ACTIVITY:
Quote the passage on spending five minutes each morning in full, word for word.

PROVIDED PASSAGE:
===

There are 168 hours in a week and approximately 10,080 minutes in a week. I’m asking for you to spend five minutes a day. I’m talking about five minutes a day and you can achieve any worthwhile goal you desire. Here’s another trick of the trade. Do this first thing in the morning. You can control your mornings. Get up earlier. That’s how you control your mornings, but it’s really hard to control your nights. Stuff happens at night. You’re tired. You get home late. There are all kinds of excuses, but in the morning, there’s no excuse when you get up and get this done. Spend the best time of the day on you. It’s like saving money.
People that have no money think that they will pay all the bills first and keep what’s left over. Guess what? Nothing’s ever left over. Rich people save first, then they pay their bills, but that’s another subject for another time. Give yourself five minutes in the morning. You’re worth it. These five minutes must be exclusively devoted to the movie on the theater of your mind. Are you ready for a session? Get in a comfortable position. Close your eyes and listen to yourself breathe. Focus your attention on slowly taking deep breaths in on the sound of the air coming in and out of your lungs. Fill yourself relaxed. Do this breathing exercise five times. It will only take you about 45 minutes or so.

===

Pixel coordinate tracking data

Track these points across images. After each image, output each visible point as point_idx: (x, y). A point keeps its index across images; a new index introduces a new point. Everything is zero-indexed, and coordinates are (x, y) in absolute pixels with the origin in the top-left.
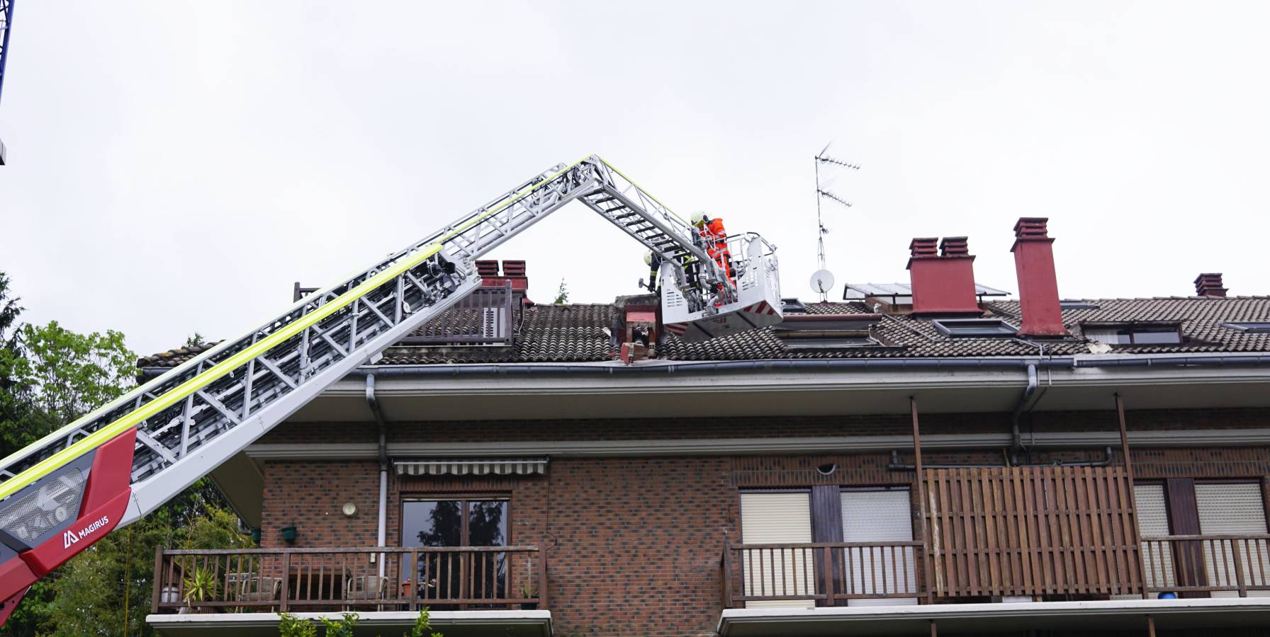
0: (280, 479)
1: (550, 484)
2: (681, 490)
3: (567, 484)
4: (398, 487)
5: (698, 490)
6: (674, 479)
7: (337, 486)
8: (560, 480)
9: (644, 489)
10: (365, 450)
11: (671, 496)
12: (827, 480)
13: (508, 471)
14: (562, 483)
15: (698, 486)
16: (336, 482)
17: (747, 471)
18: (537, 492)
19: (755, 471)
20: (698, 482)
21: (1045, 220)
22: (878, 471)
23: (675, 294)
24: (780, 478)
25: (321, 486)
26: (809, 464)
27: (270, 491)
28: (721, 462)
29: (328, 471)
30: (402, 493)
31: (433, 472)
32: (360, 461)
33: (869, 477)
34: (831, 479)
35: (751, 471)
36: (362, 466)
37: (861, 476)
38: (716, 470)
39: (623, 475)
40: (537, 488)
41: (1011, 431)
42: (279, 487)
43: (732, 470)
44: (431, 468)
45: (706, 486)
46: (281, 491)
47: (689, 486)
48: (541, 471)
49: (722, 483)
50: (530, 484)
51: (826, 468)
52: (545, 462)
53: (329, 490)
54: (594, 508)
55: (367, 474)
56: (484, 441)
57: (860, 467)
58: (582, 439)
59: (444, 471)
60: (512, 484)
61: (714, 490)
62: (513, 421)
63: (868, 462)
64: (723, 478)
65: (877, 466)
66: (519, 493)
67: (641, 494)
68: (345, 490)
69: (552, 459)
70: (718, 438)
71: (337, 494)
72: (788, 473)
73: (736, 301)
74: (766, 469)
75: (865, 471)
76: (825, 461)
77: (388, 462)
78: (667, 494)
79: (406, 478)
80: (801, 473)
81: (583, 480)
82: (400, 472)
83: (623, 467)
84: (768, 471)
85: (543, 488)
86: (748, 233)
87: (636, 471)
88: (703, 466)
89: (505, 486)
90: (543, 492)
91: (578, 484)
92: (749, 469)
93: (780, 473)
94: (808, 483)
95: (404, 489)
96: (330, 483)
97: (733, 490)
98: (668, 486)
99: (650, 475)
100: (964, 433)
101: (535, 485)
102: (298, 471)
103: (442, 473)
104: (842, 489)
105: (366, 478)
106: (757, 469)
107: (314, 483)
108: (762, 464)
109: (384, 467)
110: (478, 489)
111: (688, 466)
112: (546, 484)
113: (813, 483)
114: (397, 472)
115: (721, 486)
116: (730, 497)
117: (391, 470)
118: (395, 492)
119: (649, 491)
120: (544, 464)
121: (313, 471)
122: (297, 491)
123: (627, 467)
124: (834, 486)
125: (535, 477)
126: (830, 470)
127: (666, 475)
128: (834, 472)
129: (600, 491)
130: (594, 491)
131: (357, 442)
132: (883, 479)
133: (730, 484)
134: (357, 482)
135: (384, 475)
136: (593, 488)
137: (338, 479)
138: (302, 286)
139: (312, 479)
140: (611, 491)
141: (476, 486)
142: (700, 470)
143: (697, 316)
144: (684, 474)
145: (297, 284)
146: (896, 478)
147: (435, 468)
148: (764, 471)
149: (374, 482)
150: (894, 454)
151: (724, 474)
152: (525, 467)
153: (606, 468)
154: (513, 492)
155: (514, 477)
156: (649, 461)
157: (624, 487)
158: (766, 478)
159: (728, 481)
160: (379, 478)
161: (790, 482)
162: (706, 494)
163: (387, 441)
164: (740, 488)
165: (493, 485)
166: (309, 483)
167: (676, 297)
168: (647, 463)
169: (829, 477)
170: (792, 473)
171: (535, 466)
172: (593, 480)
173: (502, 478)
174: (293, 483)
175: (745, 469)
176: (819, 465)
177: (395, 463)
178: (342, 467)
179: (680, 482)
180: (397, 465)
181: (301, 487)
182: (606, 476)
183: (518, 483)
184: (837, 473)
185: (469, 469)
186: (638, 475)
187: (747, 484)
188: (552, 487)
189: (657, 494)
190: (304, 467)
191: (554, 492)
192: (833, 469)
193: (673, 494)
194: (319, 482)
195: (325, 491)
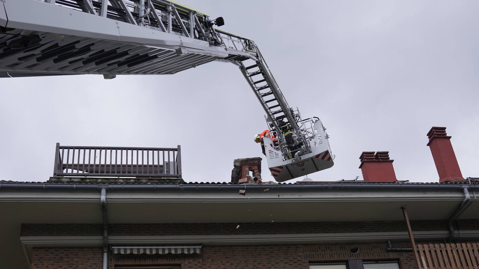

===

RESPONSE BELOW:
There are 168 hours in a week and approximately 10,080 minutes in a week. I’m asking for you to spend five minutes a day. I’m talking about five minutes a day and you can achieve any worthwhile goal you desire. Here’s another trick of the trade. Do this first thing in the morning. You can control your mornings. Get up earlier. That’s how you control your mornings, but it’s really hard to control your nights. Stuff happens at night. You’re tired. You get home late. There are all kinds of excuses, but in the morning, there’s no excuse when you get up and get this done. Spend the best time of the day on you. It’s like saving money.
People that have no money think that they will pay all the bills first and keep what’s left over. Guess what? Nothing’s ever left over. Rich people save first, then they pay their bills, but that’s another subject for another time. Give yourself five minutes in the morning. You’re worth it. These five minutes must be exclusively devoted to the movie on the theater of your mind. Are you ready for a session? Get in a comfortable position. Close your eyes and listen to yourself breathe. Focus your attention on slowly taking deep breaths in on the sound of the air coming in and out of your lungs. Fill yourself relaxed. Do this breathing exercise five times. It will only take you about 45 minutes or so.